齐学斌坐回椅子上,将十二张照片按顺序排列在桌面上。台灯昏黄的光线照在那些黑白影像上,每一帧都像是一张死亡预告。
他低头看了一眼日历。一月二号。
清河县所处的纬度,每年的冻土解冻期通常在二月中下旬。
也就是说,如果今年的气温走势正常,距离最危险的地下水位暴涨窗口,还有大约五十天左右。
五十天。
但如果今年是暖冬呢?如果提前解冻呢?
齐学斌闭上眼睛,前世的气象记忆在脑海中模糊地浮现。
他记得那一年的冬天,汉东省确实经历了一个异常温暖的冬季,腊月中旬就开始回暖,春节前后气温已经升到了零度以上。
那就是说,实际留给他的时间,可能只有三十到四十天。
一个月。
仅仅一个月的时间,他要完成证据链的彻底闭合,要打通省级呈报的安全通道,要确保张国强安全撤出,还要在矿难发生之前做好一切应急救援的准备。

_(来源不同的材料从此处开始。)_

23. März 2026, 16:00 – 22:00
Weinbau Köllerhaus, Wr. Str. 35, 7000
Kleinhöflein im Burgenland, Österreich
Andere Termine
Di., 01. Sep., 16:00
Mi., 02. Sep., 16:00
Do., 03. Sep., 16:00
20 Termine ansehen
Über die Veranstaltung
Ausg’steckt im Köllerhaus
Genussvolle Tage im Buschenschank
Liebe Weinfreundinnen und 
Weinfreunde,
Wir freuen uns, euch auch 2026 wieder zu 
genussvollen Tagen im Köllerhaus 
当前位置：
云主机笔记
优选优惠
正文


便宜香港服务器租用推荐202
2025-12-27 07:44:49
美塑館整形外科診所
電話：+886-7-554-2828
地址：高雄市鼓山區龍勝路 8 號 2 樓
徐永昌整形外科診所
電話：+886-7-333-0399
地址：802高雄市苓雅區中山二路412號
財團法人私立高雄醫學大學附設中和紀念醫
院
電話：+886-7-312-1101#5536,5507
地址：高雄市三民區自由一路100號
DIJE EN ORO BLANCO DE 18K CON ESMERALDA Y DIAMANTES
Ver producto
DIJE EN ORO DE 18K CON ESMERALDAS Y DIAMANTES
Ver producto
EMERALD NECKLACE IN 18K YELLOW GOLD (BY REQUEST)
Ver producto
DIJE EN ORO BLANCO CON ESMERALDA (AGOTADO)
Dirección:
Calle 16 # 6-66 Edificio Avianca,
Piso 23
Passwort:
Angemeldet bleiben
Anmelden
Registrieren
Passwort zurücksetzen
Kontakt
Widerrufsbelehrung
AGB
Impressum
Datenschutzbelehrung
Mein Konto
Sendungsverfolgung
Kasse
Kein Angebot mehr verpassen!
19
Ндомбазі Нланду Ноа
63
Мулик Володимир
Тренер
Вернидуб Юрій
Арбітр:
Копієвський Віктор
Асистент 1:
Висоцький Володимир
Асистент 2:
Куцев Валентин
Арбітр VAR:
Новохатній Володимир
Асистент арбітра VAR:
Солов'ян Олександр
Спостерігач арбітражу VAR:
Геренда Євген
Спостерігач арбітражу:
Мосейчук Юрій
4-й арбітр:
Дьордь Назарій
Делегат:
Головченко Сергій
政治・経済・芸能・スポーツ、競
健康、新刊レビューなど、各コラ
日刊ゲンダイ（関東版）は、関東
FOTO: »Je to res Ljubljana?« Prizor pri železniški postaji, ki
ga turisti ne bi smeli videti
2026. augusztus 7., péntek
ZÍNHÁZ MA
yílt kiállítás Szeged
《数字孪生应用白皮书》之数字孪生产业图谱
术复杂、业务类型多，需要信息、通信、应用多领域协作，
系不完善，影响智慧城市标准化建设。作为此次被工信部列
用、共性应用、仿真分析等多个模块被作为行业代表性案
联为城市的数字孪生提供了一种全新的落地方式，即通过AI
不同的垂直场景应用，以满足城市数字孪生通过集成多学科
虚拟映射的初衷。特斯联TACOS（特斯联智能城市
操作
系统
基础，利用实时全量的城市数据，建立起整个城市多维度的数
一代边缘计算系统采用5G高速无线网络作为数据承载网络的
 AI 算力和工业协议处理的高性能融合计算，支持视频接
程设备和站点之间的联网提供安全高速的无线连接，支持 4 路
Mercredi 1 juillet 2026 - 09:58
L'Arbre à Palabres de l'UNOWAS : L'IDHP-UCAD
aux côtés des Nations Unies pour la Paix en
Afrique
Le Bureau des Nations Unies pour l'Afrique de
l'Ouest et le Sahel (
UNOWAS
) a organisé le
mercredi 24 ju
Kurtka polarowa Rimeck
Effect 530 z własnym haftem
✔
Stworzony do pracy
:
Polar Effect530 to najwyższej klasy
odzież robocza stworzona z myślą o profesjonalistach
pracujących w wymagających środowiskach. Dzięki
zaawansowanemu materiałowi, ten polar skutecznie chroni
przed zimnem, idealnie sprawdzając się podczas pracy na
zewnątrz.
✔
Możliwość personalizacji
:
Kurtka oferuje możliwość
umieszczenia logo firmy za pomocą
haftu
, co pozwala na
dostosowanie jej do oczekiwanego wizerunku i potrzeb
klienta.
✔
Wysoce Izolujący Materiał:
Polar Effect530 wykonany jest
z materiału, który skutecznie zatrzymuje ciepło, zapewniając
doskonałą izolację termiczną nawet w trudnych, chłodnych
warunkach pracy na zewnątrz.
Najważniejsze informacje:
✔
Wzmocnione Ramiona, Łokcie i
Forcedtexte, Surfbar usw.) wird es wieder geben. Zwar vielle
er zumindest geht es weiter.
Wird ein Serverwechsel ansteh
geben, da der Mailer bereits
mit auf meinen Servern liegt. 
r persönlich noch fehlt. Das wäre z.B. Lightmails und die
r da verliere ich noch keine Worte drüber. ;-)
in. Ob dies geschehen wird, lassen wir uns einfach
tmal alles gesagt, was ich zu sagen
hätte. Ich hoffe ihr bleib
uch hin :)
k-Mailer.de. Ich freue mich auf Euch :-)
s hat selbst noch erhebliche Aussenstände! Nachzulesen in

齐学斌将照片一张张放回锡箔纸里,重新密封好。然后他拿出一个小本子,在昏暗的灯光下开始写字。
第一行:加速取证,目标从地质证据升级为黑金流向。
第二行:联络林晓雅,省安监督查名额必须在本月内落实。
第三行:通知苏清瑜,时间窗口可以确定就在三个月左右,做好海外基金的对接。
第四行:完善防汛应急预案,尤其是东山方向的矿难救援方案。
他在第四行下面画了两条粗线,旁边写了三个字:人命关天。
无论政治博弈如何残酷,无论权力斗争如何阴暗,矿下那几百个被骗进去的黑工是活生生的人。
他们有些是逃过债的,有些是犯过事的,有些是走投无路只剩一条命的。但没有人应该因为赵金彪和程兴来等人的贪婪而被活活埋在地下。
齐学斌把笔记本合上,夹在腋下,站起身来。
他走到窗前,推开了窗户的一条缝。凌晨的冷风裹挟着淡淡的煤灰味灌进来,远处东山方向那几簇暗红色的火光依然在夜空中若隐若现。
这场战斗的倒计时,从今晚开始。
“老张。”齐学斌在黑暗中低声说了一句,声音被夜风吹散了,“再撑一个月。我来接你。”
窗外的风更大了一些。天边隐约能看到一片灰白色的云层正在从南方涌来,那是暖气团的前兆。
今年的冬天,确实格外暖和。
留给他的时间,比预想的还要少得多。